IBGC: Como é possível encorajar comportamentos éticos nos negócios? Longstaff: A melhor maneira de encorajar comportamentos éticos nos negócios é exigir que as empresas sejam claras no seu propósito, valores e princípios (sua estrutura ética) e depois avaliar se o que é dito é realmente feito. Na prática, isso deve estar alinhado. Não é uma questão de medir percepções, é sobre como garantir que os sistemas, políticas e procedimentos estejam alinhados com os princípios éticos. Por fim, os conselhos de administração das empresas precisam estar envolvidos com questões que afetam a cultura da organização – e precisam estar cientes do papel que desempenham nesta área vital da governança corporativa.

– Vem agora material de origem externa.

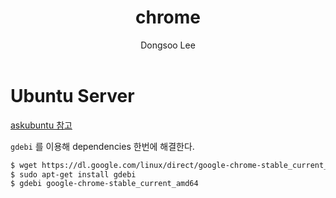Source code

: #+TITLE: chrome
#+AUTHOR: Dongsoo Lee
#+EMAIL: dongsoolee8@gmail.com

* Ubuntu Server

[[https://askubuntu.com/questions/760085/how-do-you-install-google-chrome-on-ubuntu-16-04][askubuntu 참고]]

=gdebi= 를 이용해 dependencies 한번에 해결한다.

#+NAME: chrome-ubuntu
#+BEGIN_SRC sh
$ wget https://dl.google.com/linux/direct/google-chrome-stable_current_amd64.deb
$ sudo apt-get install gdebi
$ gdebi google-chrome-stable_current_amd64
#+END_SRC
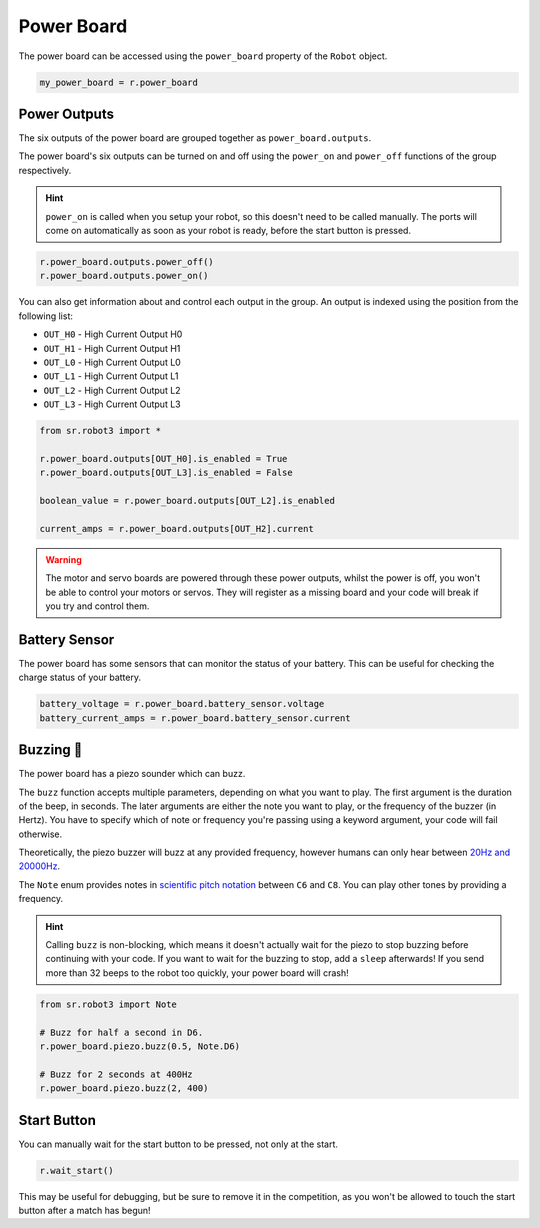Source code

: Power Board
===========

The power board can be accessed using the ``power_board`` property of
the ``Robot`` object.

.. code:: python

   my_power_board = r.power_board

Power Outputs
-------------

The six outputs of the power board are grouped together as ``power_board.outputs``.

The power board's six outputs can be turned on and off using the
``power_on`` and ``power_off`` functions of the group respectively.

.. Hint:: ``power_on`` is called when you setup your robot, so
   this doesn't need to be called manually. The ports will come on
   automatically as soon as your robot is ready, before the start button is
   pressed.

.. code:: python

   r.power_board.outputs.power_off()
   r.power_board.outputs.power_on()


You can also get information about and control each output in the group.
An output is indexed using the position from the following list:

- ``OUT_H0`` - High Current Output H0
- ``OUT_H1`` - High Current Output H1
- ``OUT_L0`` - High Current Output L0
- ``OUT_L1`` - High Current Output L1
- ``OUT_L2`` - High Current Output L2
- ``OUT_L3`` - High Current Output L3

.. code:: python

   from sr.robot3 import *

   r.power_board.outputs[OUT_H0].is_enabled = True
   r.power_board.outputs[OUT_L3].is_enabled = False
   
   boolean_value = r.power_board.outputs[OUT_L2].is_enabled

   current_amps = r.power_board.outputs[OUT_H2].current

.. Warning:: The motor and servo boards are powered through these
   power outputs, whilst the power is off, you won't be able to control
   your motors or servos. They will register as a missing board and your code will
   break if you try and control them.

Battery Sensor
--------------

The power board has some sensors that can monitor the status of your battery.
This can be useful for checking the charge status of your battery.

.. code:: python
   
   battery_voltage = r.power_board.battery_sensor.voltage
   battery_current_amps = r.power_board.battery_sensor.current

Buzzing 🐝
----------

The power board has a piezo sounder which can buzz.

The ``buzz`` function accepts multiple parameters, depending on what you
want to play. The first argument is the duration of the beep, in
seconds. The later arguments are either the note you want to play, or
the frequency of the buzzer (in Hertz). You have to specify which of note
or frequency you're passing using a keyword argument, your code will
fail otherwise.

Theoretically, the piezo buzzer will buzz at any provided frequency,
however humans can only hear between `20Hz and
20000Hz <https://en.wikipedia.org/wiki/Hearing_range#Humans>`__.

The ``Note`` enum provides notes in `scientific pitch notation
<https://en.wikipedia.org/wiki/Scientific_pitch_notation>`__ between
``C6`` and ``C8``. You can play other tones by providing a frequency.

.. Hint:: Calling ``buzz`` is non-blocking, which means it doesn't
   actually wait for the piezo to stop buzzing before continuing with your
   code. If you want to wait for the buzzing to stop, add a
   ``sleep`` afterwards! If you send more than 32 beeps to the robot too 
   quickly, your power board will crash!

.. code:: python

   from sr.robot3 import Note

   # Buzz for half a second in D6.
   r.power_board.piezo.buzz(0.5, Note.D6)

   # Buzz for 2 seconds at 400Hz
   r.power_board.piezo.buzz(2, 400)


Start Button
------------

You can manually wait for the start button to be pressed, not only at
the start.

.. code:: python

   r.wait_start()

This may be useful for debugging, but be sure to remove it in the
competition, as you won't be allowed to touch the start button after a match has begun!
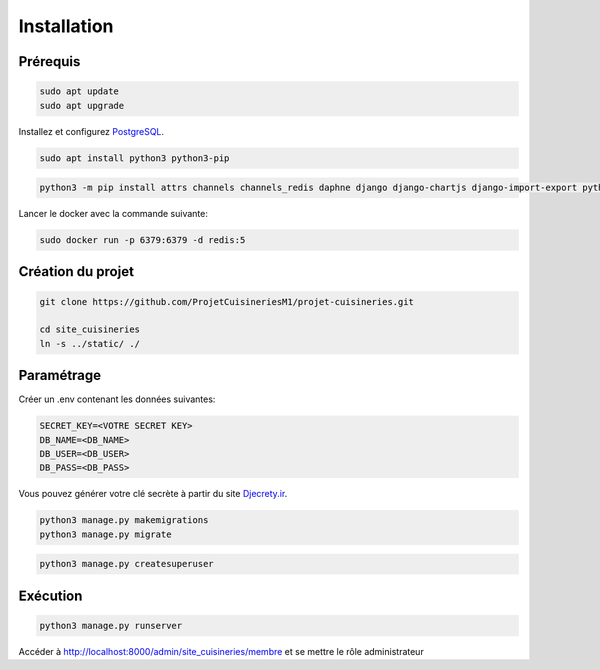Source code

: Installation
==================

Prérequis
**********

.. code-block:: bash

    sudo apt update
    sudo apt upgrade


Installez et configurez `PostgreSQL <https://www.postgresql.org/>`_.

.. code-block:: bash

    sudo apt install python3 python3-pip

.. code-block:: bash

    python3 -m pip install attrs channels channels_redis daphne django django-chartjs django-import-export python-dotenv docker django-webpush cycler decorator git-ext matplotlib networkx numpy olefile Pillow pyparsing python-dateutil pytz PyWavelets scikit-image scipy six tqdm

Lancer le docker avec la commande suivante:

.. code-block:: bash

    sudo docker run -p 6379:6379 -d redis:5

Création du projet
********************

.. code-block:: bash

    git clone https://github.com/ProjetCuisineriesM1/projet-cuisineries.git

    cd site_cuisineries
    ln -s ../static/ ./

Paramétrage
***************

Créer un .env contenant les données suivantes:

.. code-block:: bash

    SECRET_KEY=<VOTRE SECRET KEY>
    DB_NAME=<DB_NAME>
    DB_USER=<DB_USER>
    DB_PASS=<DB_PASS>

Vous pouvez générer votre clé secrète à partir du site `Djecrety.ir <https://djecrety.ir/>`_.

.. code-block:: bash

    python3 manage.py makemigrations
    python3 manage.py migrate

.. code-block:: bash

    python3 manage.py createsuperuser

Exécution
************

.. code-block:: bash
    
    python3 manage.py runserver

Accéder à http://localhost:8000/admin/site_cuisineries/membre et se mettre le rôle administrateur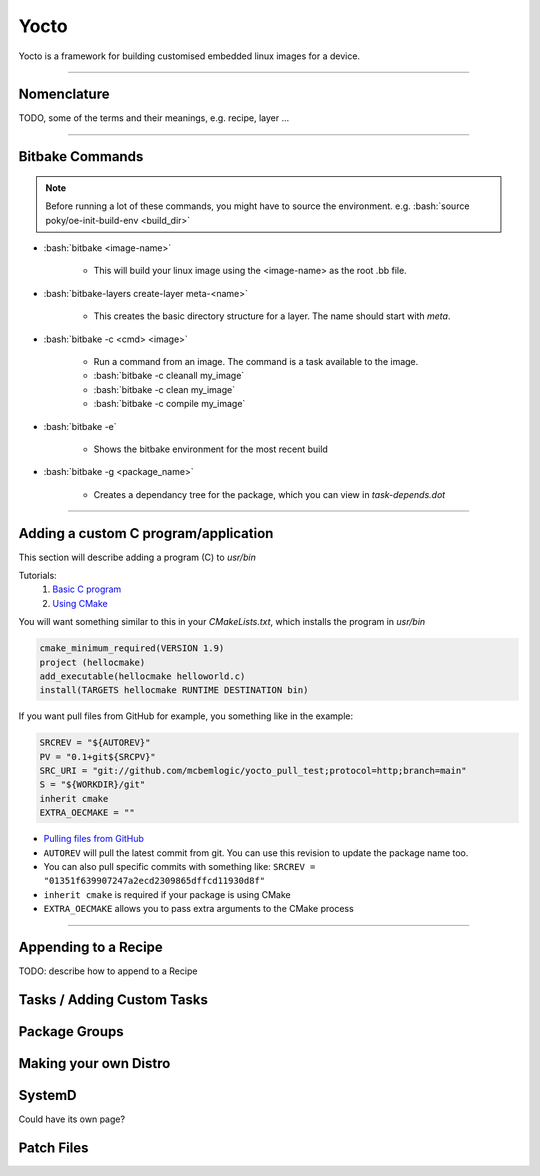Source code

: .. role:: bash(code)
   :language: bash

Yocto
=====

Yocto is a framework for building customised embedded linux images for a device.

----

Nomenclature
------------

TODO, some of the terms and their meanings, e.g. recipe, layer ...

----

Bitbake Commands
----------------

.. note::
   Before running a lot of these commands, you might have to source the environment. e.g. :bash:`source poky/oe-init-build-env <build_dir>`

- :bash:`bitbake <image-name>`

   - This will build your linux image using the <image-name> as the root .bb file.

- :bash:`bitbake-layers create-layer meta-<name>`

   - This creates the basic directory structure for a layer. The name should start with *meta*.

- :bash:`bitbake -c <cmd> <image>`

   - Run a command from an image. The command is a task available to the image.
   - :bash:`bitbake -c cleanall my_image`
   - :bash:`bitbake -c clean my_image`
   - :bash:`bitbake -c compile my_image`

- :bash:`bitbake -e`

   - Shows the bitbake environment for the most recent build

- :bash:`bitbake -g <package_name>`

   - Creates a dependancy tree for the package, which you can view in *task-depends.dot*

----

Adding a custom C program/application
-------------------------------------

This section will describe adding a program (C) to *usr/bin*

Tutorials:
   1. `Basic C program <https://github.com/joaocfernandes/Learn-Yocto/blob/master/develop/Recipe-c.md>`_
   2. `Using CMake <https://github.com/joaocfernandes/Learn-Yocto/blob/master/develop/Recipe-CMake.md>`_

You will want something similar to this in your *CMakeLists.txt*, which installs the program in *usr/bin*

.. code-block:: cmake

   cmake_minimum_required(VERSION 1.9)
   project (hellocmake)
   add_executable(hellocmake helloworld.c)
   install(TARGETS hellocmake RUNTIME DESTINATION bin)

If you want pull files from GitHub for example, you something like in the example:

.. code-block:: bash

   SRCREV = "${AUTOREV}"
   PV = "0.1+git${SRCPV}"
   SRC_URI = "git://github.com/mcbemlogic/yocto_pull_test;protocol=http;branch=main"
   S = "${WORKDIR}/git"
   inherit cmake
   EXTRA_OECMAKE = ""

- `Pulling files from GitHub <https://docs.yoctoproject.org/bitbake/2.0/bitbake-user-manual/bitbake-user-manual-fetching.html#git-fetcher-git>`_
- ``AUTOREV`` will pull the latest commit from git. You can use this revision to update the package name too.
- You can also pull specific commits with something like: ``SRCREV = "01351f639907247a2ecd2309865dffcd11930d8f"``
- ``inherit cmake`` is required if your package is using CMake
- ``EXTRA_OECMAKE`` allows you to pass extra arguments to the CMake process

----

Appending to a Recipe
---------------------

TODO: describe how to append to a Recipe


Tasks / Adding Custom Tasks
---------------------------

Package Groups
--------------

Making your own Distro
----------------------

SystemD
-------

Could have its own page?

Patch Files
-----------




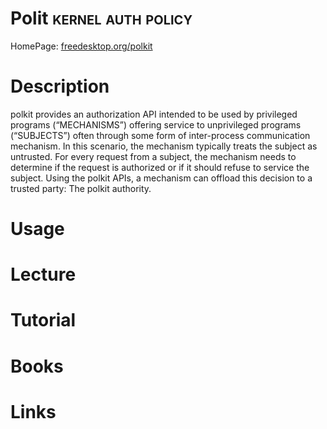 #+TAGS: kernel auth policy


* Polit                                                 :kernel:auth:policy:
HomePage: [[https://www.freedesktop.org/software/polkit/docs/latest/polkit.8.html][freedesktop.org/polkit]]
* Description
polkit provides an authorization API intended to be used by privileged programs (“MECHANISMS”) offering service to unprivileged programs (“SUBJECTS”) often through some form of inter-process communication mechanism. In this scenario, the mechanism typically treats the subject as untrusted. For every request from a subject, the mechanism needs to determine if the request is authorized or if it should refuse to service the subject. Using the polkit APIs, a mechanism can offload this decision to a trusted party: The polkit authority.
* Usage
* Lecture
* Tutorial
* Books
* Links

IBGC: Como os líderes de uma organização podem influenciar seus colegas a ter um comportamento ético? Longstaff: Conselheiros e executivos precisam ser um bom exemplo de conduta pessoal. Eles também precisam estar atentos aos princípios éticos da organização e à cultura organizacional para mostrar que são importantes para eles. É importante também que os executivos falem de forma explícita sobre a dimensão ética da governança, garantindo que tomam decisões em nome da empresa com base em princípios éticos. Por fim, é essencial que os líderes da companhia avaliem e implementem políticas e procedimentos para evitar condutas antiéticas. Deve-se desencorajar condutas antiéticas em prol do desempenho. Com isso, o papel dos líderes pode ser reforçado com a criação de uma cultura em que os funcionários sejam recompensados por alertar sobre alguma inconsistência.

Percepções de hipocrisia entre a liderança de uma empresa podem facilmente destruir a integridade de uma empresa - e a boa inteligência "do chão de fábrica" ​​é uma poderosa proteção contra esse risco.